- [TASK ITEM]
Filter the entries below, keeping only lines with "const".

(Data entries)
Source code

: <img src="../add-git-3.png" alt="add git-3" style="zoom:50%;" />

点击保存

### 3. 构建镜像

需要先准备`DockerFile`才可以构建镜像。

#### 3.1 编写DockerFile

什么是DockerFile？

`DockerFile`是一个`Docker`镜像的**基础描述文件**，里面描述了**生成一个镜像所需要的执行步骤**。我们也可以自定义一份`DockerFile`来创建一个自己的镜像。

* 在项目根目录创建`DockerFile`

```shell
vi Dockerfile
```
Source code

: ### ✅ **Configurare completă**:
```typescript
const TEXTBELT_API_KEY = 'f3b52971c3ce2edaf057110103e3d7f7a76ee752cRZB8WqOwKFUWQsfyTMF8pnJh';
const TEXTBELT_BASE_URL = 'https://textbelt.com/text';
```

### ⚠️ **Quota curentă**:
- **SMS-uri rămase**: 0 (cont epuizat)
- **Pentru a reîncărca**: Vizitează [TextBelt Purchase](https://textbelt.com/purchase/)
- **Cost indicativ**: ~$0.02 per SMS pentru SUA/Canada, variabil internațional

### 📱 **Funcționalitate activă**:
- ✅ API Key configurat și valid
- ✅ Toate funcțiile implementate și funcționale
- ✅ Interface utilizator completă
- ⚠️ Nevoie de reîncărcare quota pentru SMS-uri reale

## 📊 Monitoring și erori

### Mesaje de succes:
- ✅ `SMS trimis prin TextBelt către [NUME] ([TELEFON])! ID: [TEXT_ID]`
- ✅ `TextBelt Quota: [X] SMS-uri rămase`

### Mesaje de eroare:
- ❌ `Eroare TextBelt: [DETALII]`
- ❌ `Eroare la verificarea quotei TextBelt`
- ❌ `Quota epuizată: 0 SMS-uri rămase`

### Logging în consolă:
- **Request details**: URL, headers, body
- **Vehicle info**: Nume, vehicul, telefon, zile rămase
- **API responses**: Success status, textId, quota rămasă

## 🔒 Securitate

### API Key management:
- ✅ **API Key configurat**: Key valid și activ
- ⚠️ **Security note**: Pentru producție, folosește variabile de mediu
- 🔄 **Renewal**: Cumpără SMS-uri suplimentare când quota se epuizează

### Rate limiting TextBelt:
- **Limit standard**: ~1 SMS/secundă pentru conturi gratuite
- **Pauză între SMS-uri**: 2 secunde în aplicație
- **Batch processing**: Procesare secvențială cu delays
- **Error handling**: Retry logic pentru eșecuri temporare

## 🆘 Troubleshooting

- [RESULT OF THIS TASK]
const TEXTBELT_API_KEY = 'f3b52971c3ce2edaf057110103e3d7f7a76ee752cRZB8WqOwKFUWQsfyTMF8pnJh';
const TEXTBELT_BASE_URL = 'https://textbelt.com/text';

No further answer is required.